For opposition parties, this election represents an opportunity to signal that a more unified pro-market coalition could return to government in 2023 after former President Mauricio Macri lost a re-election bid two years ago. Additional legislative seats also mean the likelihood that demands for a shift toward more business-friendly policies will be driven forward.
Explosive letter
In the days after the September vote, Kirchner wrote an explosive letter criticizing Fernández, prompting the president to be forced to replace some of his allies within the cabinet, in addition to adopting more anti-IMF rhetoric, a concession to far-left groups in the coalition. The election of Governor Juan Manzur as chief of staff raised expectations that Peronist regional chiefs, key agents of power in Argentine politics, would support the government and provide political stability.
However, no major change in strategy has emerged in the past two months, while faster inflation and a series of social unrest have hampered the coalition’s position. Fernández was already under pressure from a scandal for holding a birthday party despite having ordered strict confinement during the pandemic, causing Argentines’ confidence in the government to drop to its lowest level since 2014.
Those cabinet changes “they were more cosmetic than anything else”, Said Camila Perochena, professor at the Universidad Torcuato di Tella in Buenos Aires. “Manzur could not achieve the order he expected, so it is very likely that it will lead to more changes”.
Investors concerned
Investors are also concerned that if they lose by a wider margin, the government could toughen its unorthodox policies, potentially even defaulting on payments to the IMF. In October, after failing to reach an agreement with the companies, officials decided to freeze the prices of more than 1,400 household items. That is in addition to Byzantine currency restrictions, capital controls, a ban on laying off workers, and one of the highest inflation rates in the world.

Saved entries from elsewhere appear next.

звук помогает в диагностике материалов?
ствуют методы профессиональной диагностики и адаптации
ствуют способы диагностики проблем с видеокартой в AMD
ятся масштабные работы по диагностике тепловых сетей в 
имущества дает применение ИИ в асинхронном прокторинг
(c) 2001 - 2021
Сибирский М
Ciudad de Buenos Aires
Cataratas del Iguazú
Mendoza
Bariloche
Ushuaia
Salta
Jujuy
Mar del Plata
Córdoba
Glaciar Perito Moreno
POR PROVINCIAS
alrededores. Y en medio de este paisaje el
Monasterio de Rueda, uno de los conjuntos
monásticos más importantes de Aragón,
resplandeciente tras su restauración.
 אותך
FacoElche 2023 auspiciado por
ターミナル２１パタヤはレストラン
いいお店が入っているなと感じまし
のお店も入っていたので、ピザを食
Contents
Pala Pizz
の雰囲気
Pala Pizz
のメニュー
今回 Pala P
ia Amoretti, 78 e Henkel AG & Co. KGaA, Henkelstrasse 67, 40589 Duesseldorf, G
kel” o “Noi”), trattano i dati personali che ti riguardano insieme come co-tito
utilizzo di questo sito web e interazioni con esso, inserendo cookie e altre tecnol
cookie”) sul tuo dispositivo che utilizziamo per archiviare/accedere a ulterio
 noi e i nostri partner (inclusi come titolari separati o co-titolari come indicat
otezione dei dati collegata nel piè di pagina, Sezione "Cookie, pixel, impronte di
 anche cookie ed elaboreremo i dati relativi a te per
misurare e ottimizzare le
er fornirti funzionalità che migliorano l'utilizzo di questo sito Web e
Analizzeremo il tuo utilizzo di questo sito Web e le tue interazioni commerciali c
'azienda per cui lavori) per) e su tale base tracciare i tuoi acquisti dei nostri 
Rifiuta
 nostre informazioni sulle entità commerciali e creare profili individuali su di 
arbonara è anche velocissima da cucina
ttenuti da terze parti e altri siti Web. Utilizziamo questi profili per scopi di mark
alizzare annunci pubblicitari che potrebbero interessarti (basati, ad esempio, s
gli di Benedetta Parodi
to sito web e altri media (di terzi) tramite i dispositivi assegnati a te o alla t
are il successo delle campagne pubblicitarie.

“Investors want the Peronists to lose, but not by too much“, said Edwin gutierrez, portfolio manager at Aberdeen Asset Management in London. “If they suffer defeat, there is a danger that they will become unpredictable. Nobody knows what Cristina Fernández will do if she feels cornered ”.
During the campaign, Fernandez and his Minister of Economy, Martin Guzman, hardened their rhetoric about the IMF, with the president saying that Argentina “will not kneel”Before the Washington-based institution. Even though Argentina needs a new agreement with the IMF to get the economy back on track after the record bailout granted to the Macri government in 2018 failed to stabilize it, Fernández is not willing to commit to the multi-year fiscal effort that they usually entail. such agreements.
So fears are mounting, in the government, in Washington and on Wall Street, that an agreement will not be reached between the parties before the large payments are due in March, after more than a year of slow talks. Not pay the IMF would isolate Argentina of almost all forms of international financing, while it would represent a damage to the reputation of the institution.
In any case, it is the voice of the vice president that everyone wants to hear after the middle of the term, including knowing if she still supports Guzmán as the main negotiator of the Argentina in the IMF talks.
“The big question is, what does Cristina Kirchner want to do?“, said Alejandro Catterberg, director of the pollster Polyarchy. If the coalition performs worse on Sunday than it did in the primaries, “Kirchnerism’s decision will influence whether or not to support an agreement with the IMF”.